Bediüzzaman Said Nursi’nin talebelerinden Abdullah Yeğin, Hüsnü Bayramoğlu, Salih Özcan, Mehmet Fırıncı ve Abdülkadir Badıllı, yaptıkları ortak açıklamada, Nur yolunun esasının siyasete bulaşmamak ve milletin oylarıyla iktidara gelmiş hükümetin işlerine karışmamak olduğunu belirttiler.
“Cemaat adına siyasi faaliyette bulunmak, siyasi partilerle pazarlıklar içine girmek, devlet içinde kadrolaşmak ve iktidara ortak olmaya çalışmak” gibi faaliyetlerin tamamının Risale-i Nur’un iman ve Kur’ân hizmetiyle tezat teşkil ettiğinin dile getirildiği açıklamada, “Risale-i Nur talebeleri böyle faaliyetlerde bulunmayı, Üstatlarından miras aldıkları kutsi hizmetin kutsiyetini bozmak olarak görürler ve bundan şiddetle kaçınırlar.
Aynı şekilde, milletin oylarıyla iş başına gelen meşru iktidarı muhafaza etmek ve memlekette asayişi ihlâl etme istidadı taşıyan hareketlerden şiddetle kaçınmak da Risale-i Nur talebelerinin Üstatlarından ders aldığı en mühim esaslar ve düsturlardır; ancak onlar bunu hiçbir zaman bir menfaate alet etmezler, bir tarafgirlik haline getirmezler. Hizmet, sadece iman esaslarından ibarettir ve onun dışındaki faaliyetler tarafgirlik manasına gelebilir. Bu tür davranışlardan kaçınılması gerekir” görüşlerine yer verildi.

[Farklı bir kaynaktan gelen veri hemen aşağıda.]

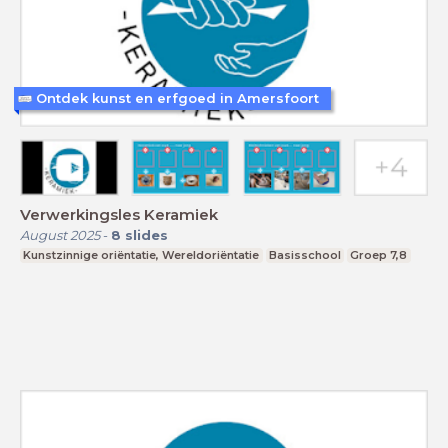
Ontdek kunst en erfgoed in Amersfoort
Verwerkingsles Keramiek
August 2025
-
8
slides
Kunstzinnige oriëntatie, Wereldoriëntatie
Basisschool
Groep 7,8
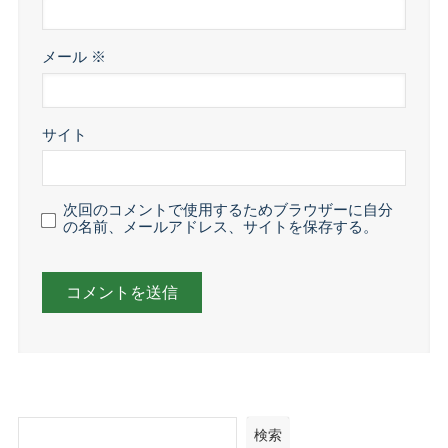
メール
※
サイト
次回のコメントで使用するためブラウザーに自分
の名前、メールアドレス、サイトを保存する。
検索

TEKRAR TEKRAR ZİKREDİLEN HUSUS
Said Nursi’den uzun yıllar ders alan ve O’nun hizmetinde bulunan talebeleri Abdullah Yeğin, Hüsnü Bayramoğlu, Salih Özcan, Mehmet Fırıncı ve Abdülkadir Badıllı, yaptıkları açıklamada şu ifadeler yer aldı:
“Said Nursi’nin, bizlerden ve yolunda yürüyenlerden hassasiyetle üzerinde durmamızı istediği huşuların başında hizmeti sadece ve sadece iman esasları ile sınırlandırmaktır.
Bu husus, Üstat’ın pek çok mektubunda tekrar tekrar zikredilmiştir. Said Nursi’nin Emirdağ mektubunda yer alan şu ifadeleri ne demek istediğimizi gayet güzel ifade etmektedir: 'Risale-i Nur hiçbir şeye alet olamadığını ve rızâ-yı İlâhiyeden başka hiçbir maksada vesile olamadığını ve doğrudan doğruya her şeyden evvel iman hakikatlerini ders vermek ve biçare zayıfların ve şüpheye düşenlerin imanlarını kurtarmak olduğunu elbette sizin gibi Nur’un has şakirtleri biliyorlar”.
“SAFİ HİZMET TELAKKİSİNDEN ÇOK UZAK DÜŞEN HAREKETLER”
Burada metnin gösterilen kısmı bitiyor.